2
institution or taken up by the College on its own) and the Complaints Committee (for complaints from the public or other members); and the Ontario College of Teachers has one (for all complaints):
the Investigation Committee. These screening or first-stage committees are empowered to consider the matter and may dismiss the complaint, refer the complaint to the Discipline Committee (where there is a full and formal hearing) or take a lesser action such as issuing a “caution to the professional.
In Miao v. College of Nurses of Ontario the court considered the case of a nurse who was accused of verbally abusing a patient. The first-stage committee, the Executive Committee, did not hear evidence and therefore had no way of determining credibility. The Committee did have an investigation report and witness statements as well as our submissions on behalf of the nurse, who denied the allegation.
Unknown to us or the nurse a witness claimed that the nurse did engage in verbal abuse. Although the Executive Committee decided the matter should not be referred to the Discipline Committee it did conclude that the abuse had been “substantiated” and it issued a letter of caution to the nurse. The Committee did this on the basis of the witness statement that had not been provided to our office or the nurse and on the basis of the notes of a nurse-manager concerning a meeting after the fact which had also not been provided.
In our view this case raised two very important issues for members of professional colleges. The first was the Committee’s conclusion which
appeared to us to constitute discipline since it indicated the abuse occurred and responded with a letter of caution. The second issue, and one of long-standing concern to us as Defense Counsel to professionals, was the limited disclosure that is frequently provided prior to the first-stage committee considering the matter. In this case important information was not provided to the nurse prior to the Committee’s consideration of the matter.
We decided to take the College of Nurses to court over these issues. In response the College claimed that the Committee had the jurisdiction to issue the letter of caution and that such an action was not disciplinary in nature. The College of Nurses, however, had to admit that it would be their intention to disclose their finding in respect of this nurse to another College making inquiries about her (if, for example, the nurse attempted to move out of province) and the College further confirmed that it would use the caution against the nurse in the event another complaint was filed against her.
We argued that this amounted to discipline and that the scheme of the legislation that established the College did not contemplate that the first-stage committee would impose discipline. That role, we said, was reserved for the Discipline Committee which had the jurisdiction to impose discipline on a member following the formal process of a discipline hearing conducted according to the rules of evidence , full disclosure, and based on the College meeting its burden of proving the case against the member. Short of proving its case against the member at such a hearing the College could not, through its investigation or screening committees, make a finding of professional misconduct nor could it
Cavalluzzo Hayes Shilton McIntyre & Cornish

- - - -

- **What is needed**
For the word "members", state how many lines of the entries contain it, with nothing else.

- **Result of the exercise**
2